* ACTIVITY
When you write out the records, keep every line exactly as it is.

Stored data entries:
———

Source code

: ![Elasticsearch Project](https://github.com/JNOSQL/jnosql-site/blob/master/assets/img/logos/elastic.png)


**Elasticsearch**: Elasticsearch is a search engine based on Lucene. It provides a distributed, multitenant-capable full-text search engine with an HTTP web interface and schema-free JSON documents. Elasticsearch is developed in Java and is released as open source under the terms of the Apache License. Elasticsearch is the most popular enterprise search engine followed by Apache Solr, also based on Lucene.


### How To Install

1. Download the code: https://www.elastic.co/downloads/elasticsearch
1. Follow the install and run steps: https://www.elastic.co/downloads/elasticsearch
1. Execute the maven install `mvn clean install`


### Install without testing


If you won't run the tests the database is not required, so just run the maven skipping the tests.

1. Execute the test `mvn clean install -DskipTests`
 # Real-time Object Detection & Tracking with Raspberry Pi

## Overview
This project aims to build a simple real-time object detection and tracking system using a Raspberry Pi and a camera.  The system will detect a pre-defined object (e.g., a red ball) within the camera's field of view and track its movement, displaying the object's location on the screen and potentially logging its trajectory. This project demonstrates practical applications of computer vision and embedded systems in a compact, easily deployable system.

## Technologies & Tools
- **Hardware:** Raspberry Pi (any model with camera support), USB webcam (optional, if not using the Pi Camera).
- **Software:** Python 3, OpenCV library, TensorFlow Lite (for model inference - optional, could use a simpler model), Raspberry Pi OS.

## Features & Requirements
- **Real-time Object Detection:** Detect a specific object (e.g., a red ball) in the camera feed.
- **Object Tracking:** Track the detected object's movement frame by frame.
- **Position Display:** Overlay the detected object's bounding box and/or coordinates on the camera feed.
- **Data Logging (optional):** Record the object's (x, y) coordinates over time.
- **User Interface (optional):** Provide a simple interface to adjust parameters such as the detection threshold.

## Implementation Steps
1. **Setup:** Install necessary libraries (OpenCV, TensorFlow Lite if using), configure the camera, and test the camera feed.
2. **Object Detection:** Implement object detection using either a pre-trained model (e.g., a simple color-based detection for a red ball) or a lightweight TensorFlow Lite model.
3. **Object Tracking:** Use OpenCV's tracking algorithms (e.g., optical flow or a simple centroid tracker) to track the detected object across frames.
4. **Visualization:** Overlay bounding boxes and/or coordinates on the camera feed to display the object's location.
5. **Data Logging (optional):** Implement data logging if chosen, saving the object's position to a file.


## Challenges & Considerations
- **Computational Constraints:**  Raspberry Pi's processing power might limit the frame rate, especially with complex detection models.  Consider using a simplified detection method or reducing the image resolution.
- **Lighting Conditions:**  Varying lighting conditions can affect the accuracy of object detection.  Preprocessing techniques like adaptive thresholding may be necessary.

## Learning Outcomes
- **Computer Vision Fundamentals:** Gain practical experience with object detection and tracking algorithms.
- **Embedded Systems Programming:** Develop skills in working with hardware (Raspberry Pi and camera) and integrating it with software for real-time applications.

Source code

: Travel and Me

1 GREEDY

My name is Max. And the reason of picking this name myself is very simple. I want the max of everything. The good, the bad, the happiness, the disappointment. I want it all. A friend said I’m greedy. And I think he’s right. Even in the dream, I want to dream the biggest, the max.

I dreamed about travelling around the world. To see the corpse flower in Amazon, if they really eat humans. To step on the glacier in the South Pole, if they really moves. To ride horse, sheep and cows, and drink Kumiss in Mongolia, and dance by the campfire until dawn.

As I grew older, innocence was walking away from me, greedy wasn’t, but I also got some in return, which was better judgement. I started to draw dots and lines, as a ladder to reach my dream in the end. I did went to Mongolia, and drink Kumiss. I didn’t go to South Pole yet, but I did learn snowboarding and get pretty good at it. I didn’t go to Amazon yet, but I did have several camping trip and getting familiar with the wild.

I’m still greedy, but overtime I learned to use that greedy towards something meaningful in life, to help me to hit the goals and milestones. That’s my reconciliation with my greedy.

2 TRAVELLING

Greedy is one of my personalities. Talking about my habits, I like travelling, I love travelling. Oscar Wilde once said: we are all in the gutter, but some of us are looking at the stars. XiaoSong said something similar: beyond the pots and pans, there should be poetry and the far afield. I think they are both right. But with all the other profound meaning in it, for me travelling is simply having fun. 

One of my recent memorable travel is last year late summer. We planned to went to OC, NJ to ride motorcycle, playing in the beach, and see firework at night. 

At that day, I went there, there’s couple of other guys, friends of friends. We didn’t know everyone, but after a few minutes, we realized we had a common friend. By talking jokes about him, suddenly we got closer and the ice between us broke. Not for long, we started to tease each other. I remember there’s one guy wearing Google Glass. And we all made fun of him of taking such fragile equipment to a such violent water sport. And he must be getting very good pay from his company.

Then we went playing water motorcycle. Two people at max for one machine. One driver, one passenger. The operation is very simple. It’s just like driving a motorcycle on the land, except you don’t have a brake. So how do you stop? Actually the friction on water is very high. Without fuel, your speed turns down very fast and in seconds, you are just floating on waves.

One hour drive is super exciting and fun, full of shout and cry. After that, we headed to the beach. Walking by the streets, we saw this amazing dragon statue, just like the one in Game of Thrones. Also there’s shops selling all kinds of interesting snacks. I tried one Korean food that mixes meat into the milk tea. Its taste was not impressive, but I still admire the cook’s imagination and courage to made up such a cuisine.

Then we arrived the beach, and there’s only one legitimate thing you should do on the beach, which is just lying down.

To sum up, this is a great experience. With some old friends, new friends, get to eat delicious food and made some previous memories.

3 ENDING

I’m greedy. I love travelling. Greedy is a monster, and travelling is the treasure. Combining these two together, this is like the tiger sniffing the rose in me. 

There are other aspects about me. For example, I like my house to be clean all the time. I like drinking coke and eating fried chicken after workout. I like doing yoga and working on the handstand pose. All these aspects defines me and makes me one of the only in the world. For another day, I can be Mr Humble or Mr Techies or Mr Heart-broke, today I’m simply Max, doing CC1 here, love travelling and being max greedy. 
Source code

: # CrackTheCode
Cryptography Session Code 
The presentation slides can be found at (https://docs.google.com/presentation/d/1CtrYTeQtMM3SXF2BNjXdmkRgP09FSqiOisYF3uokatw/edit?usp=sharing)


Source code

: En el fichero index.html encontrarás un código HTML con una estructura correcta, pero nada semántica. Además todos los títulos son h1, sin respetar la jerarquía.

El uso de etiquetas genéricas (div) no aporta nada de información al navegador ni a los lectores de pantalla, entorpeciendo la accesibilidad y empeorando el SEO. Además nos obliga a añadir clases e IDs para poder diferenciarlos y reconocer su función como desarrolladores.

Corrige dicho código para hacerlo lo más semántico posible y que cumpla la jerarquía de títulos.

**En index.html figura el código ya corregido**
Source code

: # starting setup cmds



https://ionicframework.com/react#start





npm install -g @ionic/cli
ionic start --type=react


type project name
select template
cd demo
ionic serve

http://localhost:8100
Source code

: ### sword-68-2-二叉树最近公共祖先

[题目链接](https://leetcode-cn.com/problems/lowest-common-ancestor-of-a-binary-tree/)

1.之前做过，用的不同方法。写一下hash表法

———

* OUTPUT OF THE EXERCISE
Source code

: ![Elasticsearch Project](https://github.com/JNOSQL/jnosql-site/blob/master/assets/img/logos/elastic.png)


**Elasticsearch**: Elasticsearch is a search engine based on Lucene. It provides a distributed, multitenant-capable full-text search engine with an HTTP web interface and schema-free JSON documents. Elasticsearch is developed in Java and is released as open source under the terms of the Apache License. Elasticsearch is the most popular enterprise search engine followed by Apache Solr, also based on Lucene.


### How To Install

1. Download the code: https://www.elastic.co/downloads/elasticsearch
1. Follow the install and run steps: https://www.elastic.co/downloads/elasticsearch
1. Execute the maven install `mvn clean install`


### Install without testing


If you won't run the tests the database is not required, so just run the maven skipping the tests.

1. Execute the test `mvn clean install -DskipTests`
 # Real-time Object Detection & Tracking with Raspberry Pi

## Overview
This project aims to build a simple real-time object detection and tracking system using a Raspberry Pi and a camera.  The system will detect a pre-defined object (e.g., a red ball) within the camera's field of view and track its movement, displaying the object's location on the screen and potentially logging its trajectory. This project demonstrates practical applications of computer vision and embedded systems in a compact, easily deployable system.

## Technologies & Tools
- **Hardware:** Raspberry Pi (any model with camera support), USB webcam (optional, if not using the Pi Camera).
- **Software:** Python 3, OpenCV library, TensorFlow Lite (for model inference - optional, could use a simpler model), Raspberry Pi OS.

## Features & Requirements
- **Real-time Object Detection:** Detect a specific object (e.g., a red ball) in the camera feed.
- **Object Tracking:** Track the detected object's movement frame by frame.
- **Position Display:** Overlay the detected object's bounding box and/or coordinates on the camera feed.
- **Data Logging (optional):** Record the object's (x, y) coordinates over time.
- **User Interface (optional):** Provide a simple interface to adjust parameters such as the detection threshold.

## Implementation Steps
1. **Setup:** Install necessary libraries (OpenCV, TensorFlow Lite if using), configure the camera, and test the camera feed.
2. **Object Detection:** Implement object detection using either a pre-trained model (e.g., a simple color-based detection for a red ball) or a lightweight TensorFlow Lite model.
3. **Object Tracking:** Use OpenCV's tracking algorithms (e.g., optical flow or a simple centroid tracker) to track the detected object across frames.
4. **Visualization:** Overlay bounding boxes and/or coordinates on the camera feed to display the object's location.
5. **Data Logging (optional):** Implement data logging if chosen, saving the object's position to a file.


## Challenges & Considerations
- **Computational Constraints:**  Raspberry Pi's processing power might limit the frame rate, especially with complex detection models.  Consider using a simplified detection method or reducing the image resolution.
- **Lighting Conditions:**  Varying lighting conditions can affect the accuracy of object detection.  Preprocessing techniques like adaptive thresholding may be necessary.

## Learning Outcomes
- **Computer Vision Fundamentals:** Gain practical experience with object detection and tracking algorithms.
- **Embedded Systems Programming:** Develop skills in working with hardware (Raspberry Pi and camera) and integrating it with software for real-time applications.

Source code

: Travel and Me

1 GREEDY

My name is Max. And the reason of picking this name myself is very simple. I want the max of everything. The good, the bad, the happiness, the disappointment. I want it all. A friend said I’m greedy. And I think he’s right. Even in the dream, I want to dream the biggest, the max.

I dreamed about travelling around the world. To see the corpse flower in Amazon, if they really eat humans. To step on the glacier in the South Pole, if they really moves. To ride horse, sheep and cows, and drink Kumiss in Mongolia, and dance by the campfire until dawn.

As I grew older, innocence was walking away from me, greedy wasn’t, but I also got some in return, which was better judgement. I started to draw dots and lines, as a ladder to reach my dream in the end. I did went to Mongolia, and drink Kumiss. I didn’t go to South Pole yet, but I did learn snowboarding and get pretty good at it. I didn’t go to Amazon yet, but I did have several camping trip and getting familiar with the wild.

I’m still greedy, but overtime I learned to use that greedy towards something meaningful in life, to help me to hit the goals and milestones. That’s my reconciliation with my greedy.

2 TRAVELLING

Greedy is one of my personalities. Talking about my habits, I like travelling, I love travelling. Oscar Wilde once said: we are all in the gutter, but some of us are looking at the stars. XiaoSong said something similar: beyond the pots and pans, there should be poetry and the far afield. I think they are both right. But with all the other profound meaning in it, for me travelling is simply having fun. 

One of my recent memorable travel is last year late summer. We planned to went to OC, NJ to ride motorcycle, playing in the beach, and see firework at night. 

At that day, I went there, there’s couple of other guys, friends of friends. We didn’t know everyone, but after a few minutes, we realized we had a common friend. By talking jokes about him, suddenly we got closer and the ice between us broke. Not for long, we started to tease each other. I remember there’s one guy wearing Google Glass. And we all made fun of him of taking such fragile equipment to a such violent water sport. And he must be getting very good pay from his company.

Then we went playing water motorcycle. Two people at max for one machine. One driver, one passenger. The operation is very simple. It’s just like driving a motorcycle on the land, except you don’t have a brake. So how do you stop? Actually the friction on water is very high. Without fuel, your speed turns down very fast and in seconds, you are just floating on waves.

One hour drive is super exciting and fun, full of shout and cry. After that, we headed to the beach. Walking by the streets, we saw this amazing dragon statue, just like the one in Game of Thrones. Also there’s shops selling all kinds of interesting snacks. I tried one Korean food that mixes meat into the milk tea. Its taste was not impressive, but I still admire the cook’s imagination and courage to made up such a cuisine.

Then we arrived the beach, and there’s only one legitimate thing you should do on the beach, which is just lying down.

To sum up, this is a great experience. With some old friends, new friends, get to eat delicious food and made some previous memories.

3 ENDING

I’m greedy. I love travelling. Greedy is a monster, and travelling is the treasure. Combining these two together, this is like the tiger sniffing the rose in me. 

There are other aspects about me. For example, I like my house to be clean all the time. I like drinking coke and eating fried chicken after workout. I like doing yoga and working on the handstand pose. All these aspects defines me and makes me one of the only in the world. For another day, I can be Mr Humble or Mr Techies or Mr Heart-broke, today I’m simply Max, doing CC1 here, love travelling and being max greedy. 
Source code

: # CrackTheCode
Cryptography Session Code 
The presentation slides can be found at (https://docs.google.com/presentation/d/1CtrYTeQtMM3SXF2BNjXdmkRgP09FSqiOisYF3uokatw/edit?usp=sharing)


Source code

: En el fichero index.html encontrarás un código HTML con una estructura correcta, pero nada semántica. Además todos los títulos son h1, sin respetar la jerarquía.

El uso de etiquetas genéricas (div) no aporta nada de información al navegador ni a los lectores de pantalla, entorpeciendo la accesibilidad y empeorando el SEO. Además nos obliga a añadir clases e IDs para poder diferenciarlos y reconocer su función como desarrolladores.

Corrige dicho código para hacerlo lo más semántico posible y que cumpla la jerarquía de títulos.

**En index.html figura el código ya corregido**
Source code

: # starting setup cmds



https://ionicframework.com/react#start





npm install -g @ionic/cli
ionic start --type=react


type project name
select template
cd demo
ionic serve

http://localhost:8100
Source code

: ### sword-68-2-二叉树最近公共祖先

[题目链接](https://leetcode-cn.com/problems/lowest-common-ancestor-of-a-binary-tree/)

1.之前做过，用的不同方法。写一下hash表法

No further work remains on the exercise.